[Stored entries]
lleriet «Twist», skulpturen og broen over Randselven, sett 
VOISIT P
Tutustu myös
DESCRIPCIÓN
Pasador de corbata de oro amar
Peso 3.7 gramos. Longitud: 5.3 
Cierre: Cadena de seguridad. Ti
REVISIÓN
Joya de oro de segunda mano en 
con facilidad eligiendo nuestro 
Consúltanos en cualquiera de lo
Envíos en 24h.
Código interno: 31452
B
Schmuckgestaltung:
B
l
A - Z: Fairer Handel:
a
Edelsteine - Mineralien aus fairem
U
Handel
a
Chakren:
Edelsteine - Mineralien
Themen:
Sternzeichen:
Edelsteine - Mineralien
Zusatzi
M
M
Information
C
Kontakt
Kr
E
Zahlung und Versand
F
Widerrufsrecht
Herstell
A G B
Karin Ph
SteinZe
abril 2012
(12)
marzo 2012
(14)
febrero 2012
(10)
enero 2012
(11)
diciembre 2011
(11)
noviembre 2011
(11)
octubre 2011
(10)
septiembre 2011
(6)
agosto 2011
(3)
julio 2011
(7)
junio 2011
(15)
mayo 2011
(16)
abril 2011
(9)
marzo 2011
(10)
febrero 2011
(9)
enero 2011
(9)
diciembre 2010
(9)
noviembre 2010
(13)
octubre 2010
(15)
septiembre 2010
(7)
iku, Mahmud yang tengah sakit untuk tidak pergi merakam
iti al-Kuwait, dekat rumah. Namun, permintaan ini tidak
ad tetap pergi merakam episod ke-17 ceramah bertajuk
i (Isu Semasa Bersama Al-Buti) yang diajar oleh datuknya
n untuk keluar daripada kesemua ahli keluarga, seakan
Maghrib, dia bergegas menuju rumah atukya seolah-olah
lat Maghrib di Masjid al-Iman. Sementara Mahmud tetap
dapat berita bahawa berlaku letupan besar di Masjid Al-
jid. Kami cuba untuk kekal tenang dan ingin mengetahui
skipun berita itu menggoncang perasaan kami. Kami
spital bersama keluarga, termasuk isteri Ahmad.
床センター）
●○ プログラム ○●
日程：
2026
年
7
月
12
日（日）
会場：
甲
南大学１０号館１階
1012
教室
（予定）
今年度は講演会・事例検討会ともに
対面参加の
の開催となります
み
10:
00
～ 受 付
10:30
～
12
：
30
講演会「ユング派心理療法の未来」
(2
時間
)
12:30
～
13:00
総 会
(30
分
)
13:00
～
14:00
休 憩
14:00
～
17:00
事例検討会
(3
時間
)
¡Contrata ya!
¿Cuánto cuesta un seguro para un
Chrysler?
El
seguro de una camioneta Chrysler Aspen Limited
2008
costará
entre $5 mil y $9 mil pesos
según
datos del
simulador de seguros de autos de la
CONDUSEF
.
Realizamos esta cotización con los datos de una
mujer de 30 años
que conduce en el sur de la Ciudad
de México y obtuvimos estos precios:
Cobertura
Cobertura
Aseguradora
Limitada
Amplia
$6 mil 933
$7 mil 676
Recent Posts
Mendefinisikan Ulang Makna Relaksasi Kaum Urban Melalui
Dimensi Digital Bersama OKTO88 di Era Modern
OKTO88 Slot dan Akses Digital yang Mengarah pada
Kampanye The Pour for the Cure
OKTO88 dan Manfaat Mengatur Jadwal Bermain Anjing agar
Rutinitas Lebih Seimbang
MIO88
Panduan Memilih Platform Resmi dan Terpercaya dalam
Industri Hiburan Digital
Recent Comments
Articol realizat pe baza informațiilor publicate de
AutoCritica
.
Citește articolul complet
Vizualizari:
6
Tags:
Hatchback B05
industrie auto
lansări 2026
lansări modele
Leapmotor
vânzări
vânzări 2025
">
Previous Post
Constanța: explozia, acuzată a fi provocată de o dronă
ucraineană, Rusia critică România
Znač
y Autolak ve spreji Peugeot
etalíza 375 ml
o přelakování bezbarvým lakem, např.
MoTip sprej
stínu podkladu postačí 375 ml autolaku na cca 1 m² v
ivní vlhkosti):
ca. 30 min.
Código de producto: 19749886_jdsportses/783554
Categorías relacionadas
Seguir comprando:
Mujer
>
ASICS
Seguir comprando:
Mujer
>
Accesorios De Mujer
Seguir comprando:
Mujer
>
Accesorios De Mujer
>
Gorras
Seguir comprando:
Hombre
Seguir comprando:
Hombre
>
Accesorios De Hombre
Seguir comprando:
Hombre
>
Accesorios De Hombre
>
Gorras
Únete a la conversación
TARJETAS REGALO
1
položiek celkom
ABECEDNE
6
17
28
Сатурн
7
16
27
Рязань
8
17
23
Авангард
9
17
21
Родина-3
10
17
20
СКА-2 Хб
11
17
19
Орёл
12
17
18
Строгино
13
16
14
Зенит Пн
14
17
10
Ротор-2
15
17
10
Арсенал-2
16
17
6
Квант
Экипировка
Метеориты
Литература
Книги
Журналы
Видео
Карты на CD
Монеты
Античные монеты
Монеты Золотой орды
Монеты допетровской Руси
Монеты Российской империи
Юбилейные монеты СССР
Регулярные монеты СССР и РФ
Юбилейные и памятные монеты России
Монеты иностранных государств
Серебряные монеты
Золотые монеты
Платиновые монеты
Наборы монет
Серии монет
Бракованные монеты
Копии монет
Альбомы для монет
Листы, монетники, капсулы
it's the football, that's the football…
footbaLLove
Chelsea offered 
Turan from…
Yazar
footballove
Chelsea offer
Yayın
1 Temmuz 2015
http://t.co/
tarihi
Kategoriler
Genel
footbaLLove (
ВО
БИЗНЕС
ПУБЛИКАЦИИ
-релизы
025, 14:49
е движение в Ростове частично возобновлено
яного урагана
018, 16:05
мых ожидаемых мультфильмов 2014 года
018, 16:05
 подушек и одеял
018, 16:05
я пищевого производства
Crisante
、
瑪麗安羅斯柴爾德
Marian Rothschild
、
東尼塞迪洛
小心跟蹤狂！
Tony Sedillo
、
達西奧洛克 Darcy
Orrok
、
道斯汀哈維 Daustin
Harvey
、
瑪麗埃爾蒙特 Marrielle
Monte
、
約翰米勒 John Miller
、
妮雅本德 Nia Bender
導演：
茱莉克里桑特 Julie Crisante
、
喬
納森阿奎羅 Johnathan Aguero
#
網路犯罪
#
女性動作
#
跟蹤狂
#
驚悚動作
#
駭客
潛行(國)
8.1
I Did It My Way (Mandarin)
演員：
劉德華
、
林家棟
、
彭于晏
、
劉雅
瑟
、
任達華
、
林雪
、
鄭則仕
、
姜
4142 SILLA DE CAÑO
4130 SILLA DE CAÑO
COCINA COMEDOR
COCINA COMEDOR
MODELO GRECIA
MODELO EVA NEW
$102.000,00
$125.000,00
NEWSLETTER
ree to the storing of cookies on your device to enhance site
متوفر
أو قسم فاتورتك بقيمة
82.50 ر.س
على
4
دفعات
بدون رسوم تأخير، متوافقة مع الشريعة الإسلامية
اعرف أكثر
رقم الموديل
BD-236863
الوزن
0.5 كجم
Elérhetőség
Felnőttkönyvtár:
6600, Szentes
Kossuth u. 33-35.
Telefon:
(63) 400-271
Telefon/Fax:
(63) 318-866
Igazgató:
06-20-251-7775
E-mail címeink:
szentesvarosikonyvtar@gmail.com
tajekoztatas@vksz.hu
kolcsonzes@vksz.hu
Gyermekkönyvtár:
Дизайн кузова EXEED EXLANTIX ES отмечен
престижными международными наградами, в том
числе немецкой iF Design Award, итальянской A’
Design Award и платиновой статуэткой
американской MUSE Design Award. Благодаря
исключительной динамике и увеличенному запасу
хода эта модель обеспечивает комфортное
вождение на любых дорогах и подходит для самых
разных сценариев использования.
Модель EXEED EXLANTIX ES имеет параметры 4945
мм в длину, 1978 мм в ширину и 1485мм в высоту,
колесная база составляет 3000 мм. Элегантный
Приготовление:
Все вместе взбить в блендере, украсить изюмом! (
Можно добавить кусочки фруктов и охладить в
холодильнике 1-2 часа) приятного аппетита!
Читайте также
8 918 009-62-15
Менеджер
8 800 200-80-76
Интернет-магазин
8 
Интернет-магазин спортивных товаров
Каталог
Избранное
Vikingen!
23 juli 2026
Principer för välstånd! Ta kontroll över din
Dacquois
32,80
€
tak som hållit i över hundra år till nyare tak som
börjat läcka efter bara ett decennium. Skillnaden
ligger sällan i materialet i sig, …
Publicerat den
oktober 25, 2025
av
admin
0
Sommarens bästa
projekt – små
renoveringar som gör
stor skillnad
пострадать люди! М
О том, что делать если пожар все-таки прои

__Task__: Work through the data and count each line holding the string "Digital". Give only that count.

__Answer for the task__: 3